Let's plot our best model vs reality vs our simple prediction
# plot reality (red), our best model (green) and our best simple prediction (blue)
model = mlflow.sklearn.load_model(models_sorted[0][1][3] + "/model")
prediction = model.predict(x_test)
prediction = np.reshape(prediction, (-1))
plot_points = 70
pyplot.plot(target[-plot_points:], color='red')
pyplot.plot(prediction[-plot_points:], color='green')
pyplot.plot(combo1[-plot_points:], color='blue')
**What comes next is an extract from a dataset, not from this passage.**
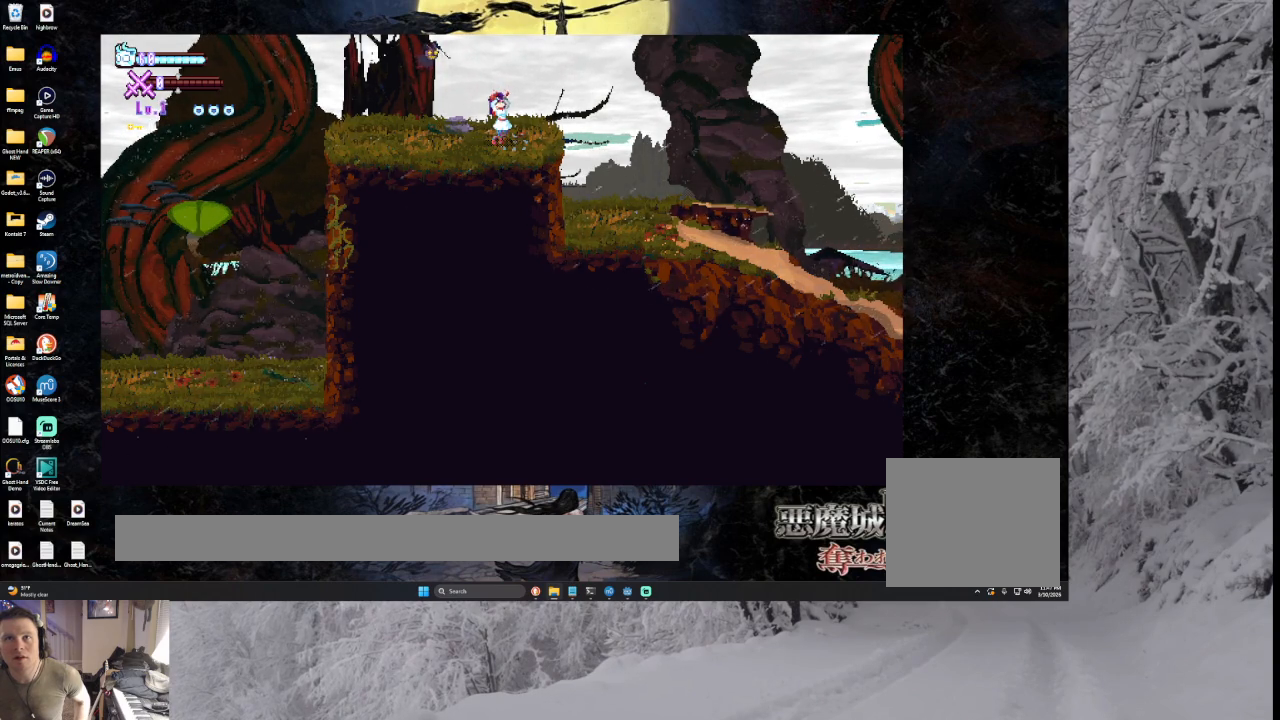
{"buttons": ["CROSS"], "left_stick": "center", "right_stick": "center", "events": []}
And now let's investigate the best few models. Note that the score on the current test data is slightly different from the
logged score. We may have been lucky with the testset being particularly agreeable in some cases.
# investigate the best few models
for i in range(models_to_explore):
    model = mlflow.sklearn.load_model(models_sorted[i][1][3] + "/model")
    prediction = model.predict(x_test)
    prediction = np.reshape(prediction, (-1))
    print("MSE: ", models_sorted[i][0])
    print("MSE with current test: ", MSE(prediction, target[-1000:]))
    pyplot.plot(target[-plot_points:], color='red')
    pyplot.plot(prediction[-plot_points:], color='green')

If we want to use a model to make actual predictions, we will need to undo the standardization
# invert standardization
def invert_standardization(series):
    series = series * sqrt(var) + mean
    return series

prediction_nonstandardized = invert_standardization(prediction)
target_nonstandardized = invert_standardization(target)
print("Nonstandardized plot")
pyplot.plot(target_nonstandardized[-plot_points:], color='red')
pyplot.plot(prediction_nonstandardized[-plot_points:], color='green')
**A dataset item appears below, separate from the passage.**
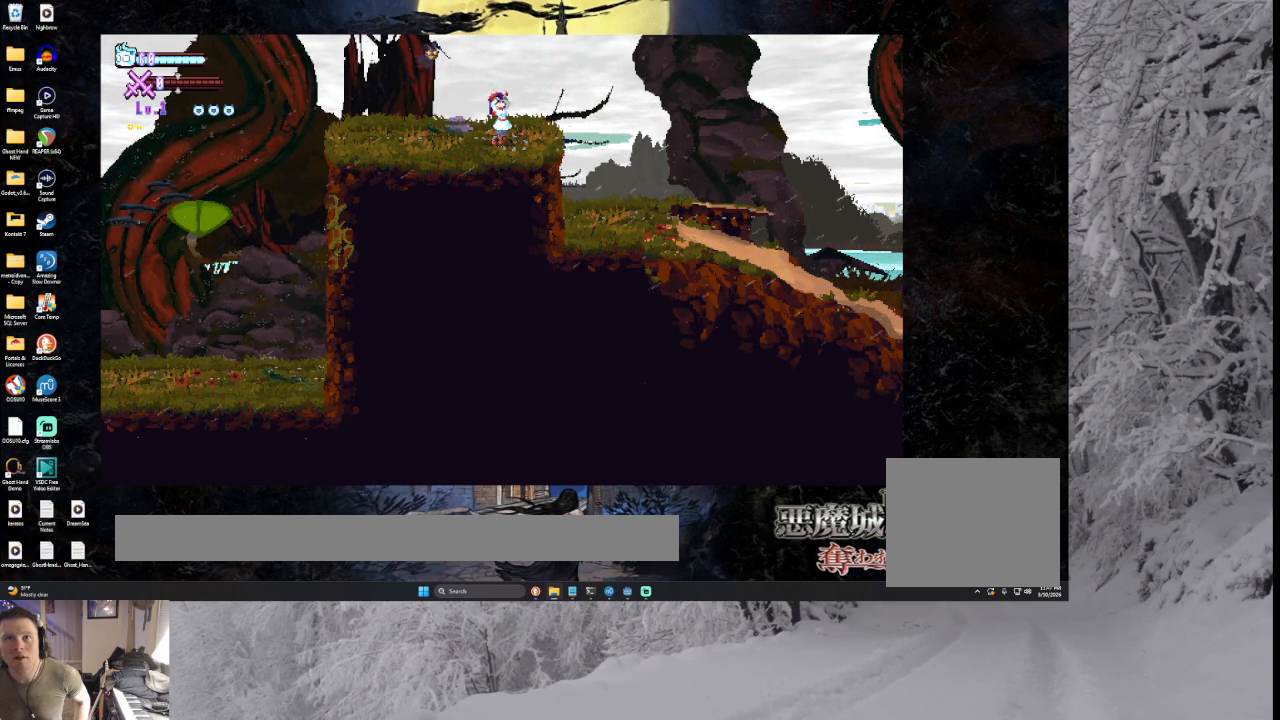
{"buttons": ["CROSS"], "left_stick": "center", "right_stick": "center", "events": []}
## What else might we try?
* Forecast further ahead with iterative forecasting. If our model is good, this should increase the margin we beat a simple
prediction by.
* Improve the baseline predictions by making new ones and doing weighted averages of old ones.
* Add new layers to the network, or add new networks and merge them together. Experiment with different input for the different 
starting networks.
* Try other types of networks, like temporal convolutional networks.
* Test other hyperparameters; optimizer, activation function.
* Attempt forecasting on the daily_input. It is denser in information per row, but has fewer rows, how does this change what 
is the best approach?
* Try to predict types of crime, like Larceny.
* "Time to event" forecasting of more rare crimes. A good forecasting of when a shooting will happen is surely useful.
* Pay more attention to the location data
* Find the most crime ridden areas
* Does area correlate with type of crime?
* Forecast a danger rating for the various areas, maybe even broken down by important crime categories
* What types of crimes correlate most with each other? Grouping them will help learning
* Kaggle has many datasets of Boston; Housing, Airbnb, Public Schools and more. What useful ways can they be combined?

This tutorial is open source, if you have suggestions for how this tutorial can be improved, you are welcome to propose a change.